Dubrovnik’s city walls are intact, dating mainly from the 12th
and 13th centuries although extended and repaired many times subsequently.
A great way of checking out the old city itself is to walk the full circuit of these
battlements. There are some panoramic views of the re-roofed buildings in the
town especially from the top of the fortress dominating the northern side
looking in the direction of the sea.
Back down at street level, the town is laid out in a grid pattern
resulting from the substantial rebuild following the earthquake of 1667 when
5,000 inhabitants perished. Dubrovnik also received a severe battering when it
was shelled by Serbian forces during the Homeland War as it is known here, from
November 1991 to May 1992. The destruction of that time has been so well
repaired you would not realise that there had been any damage. The photo below
shows the main street that contains the expected typical tourist shops, but quite
reasonable quality and prices (i.e. we’ve seen a lot worse!)

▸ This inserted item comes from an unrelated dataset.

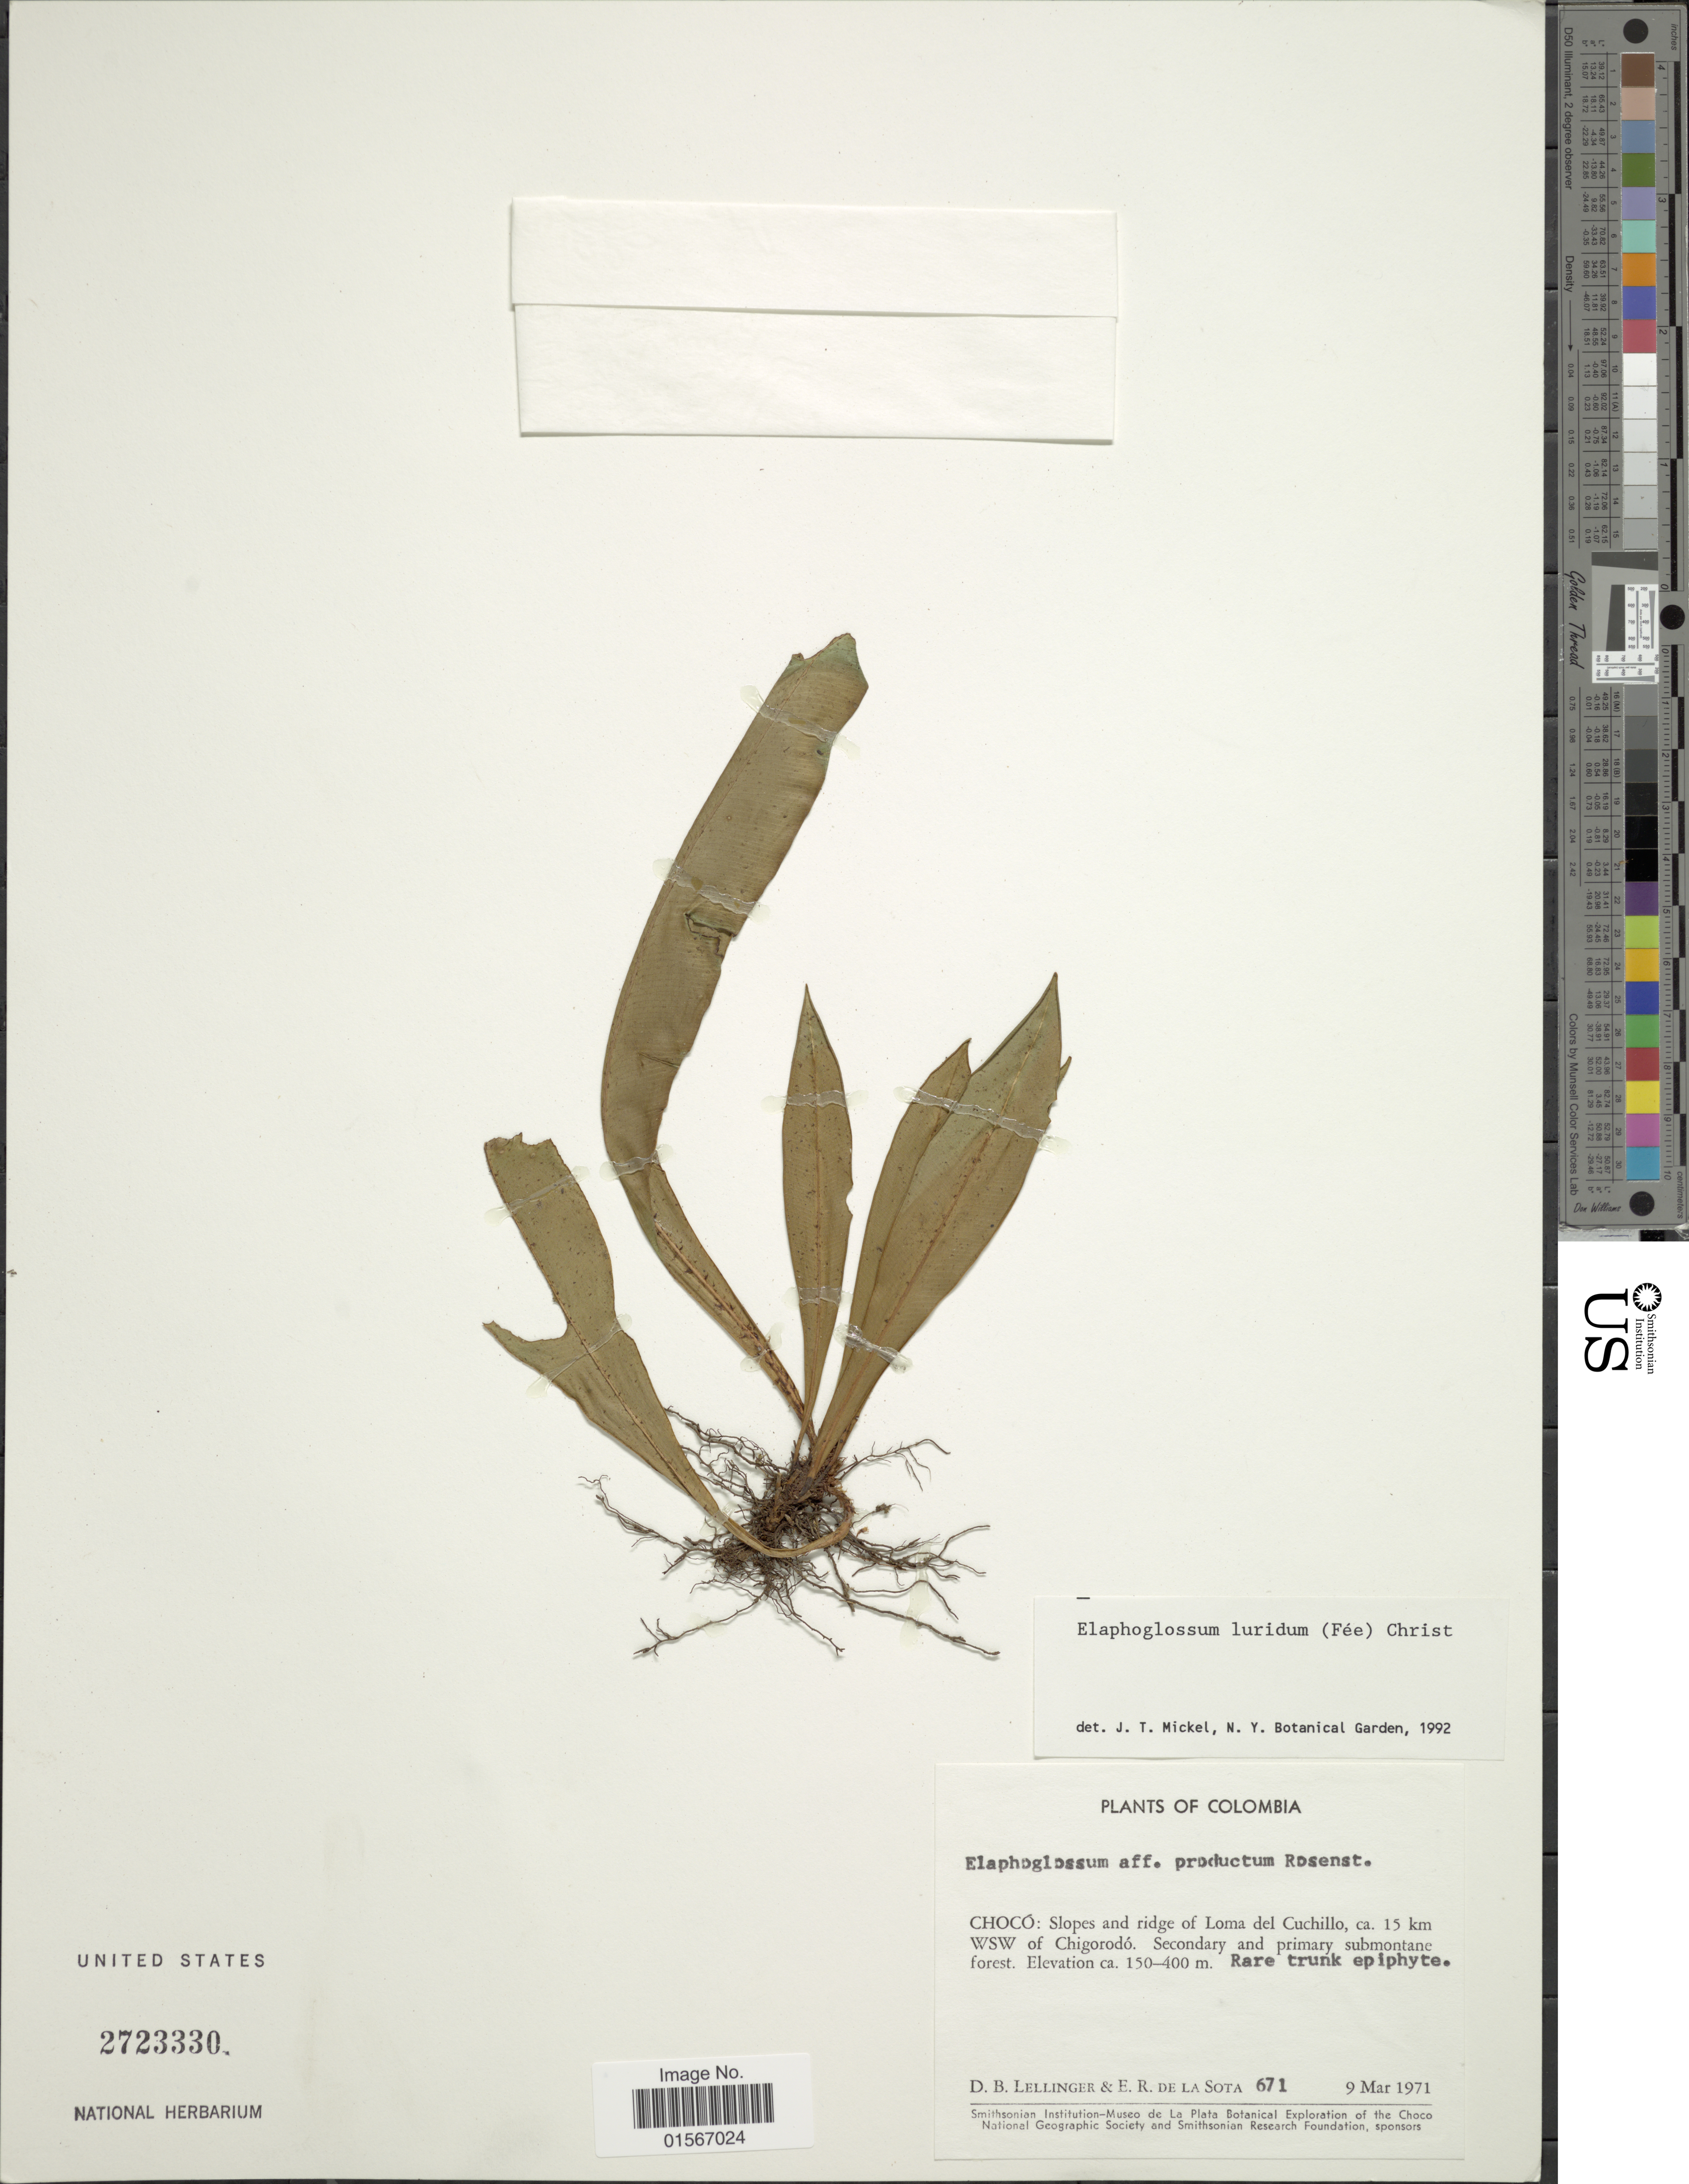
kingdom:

There are some interesting historic buildings that predate the
earthquake, for example the Sponza Palace and the municipal bell tower in the
next photo. The Sponza Palace was once the city’s customhouse and mint, with an
inscription inside designed to deter merchants from cheating on weight: “When I
weigh goods God weighs me”
The bell tower contains some detailed figures that strike the bell on
the hour and, so my guidebook tells me, are known as the “Greenies” on account
of their weathered copper colour. They are however copies of the 15th
century originals.
On either side of the main thoroughfare, the parallel streets run on
higher and higher levels, especially heading for the North Gate, the exit
needed to catch the bus back to the campsite. Take a look at the one we plodded
up. It looks pretty at the start and pretty exhausting at the top.
The overall strong defensive position of the town is best shown in this
last photo, taken from the road leading out of Dubrovnik. Unfortunately, it’s
looking towards the sun but the circuit of the massive walls can be clearly seen
and the characteristic red roofs. Invaders these days are confined to tourists
and cruise ships, which are welcomed rather than repelled.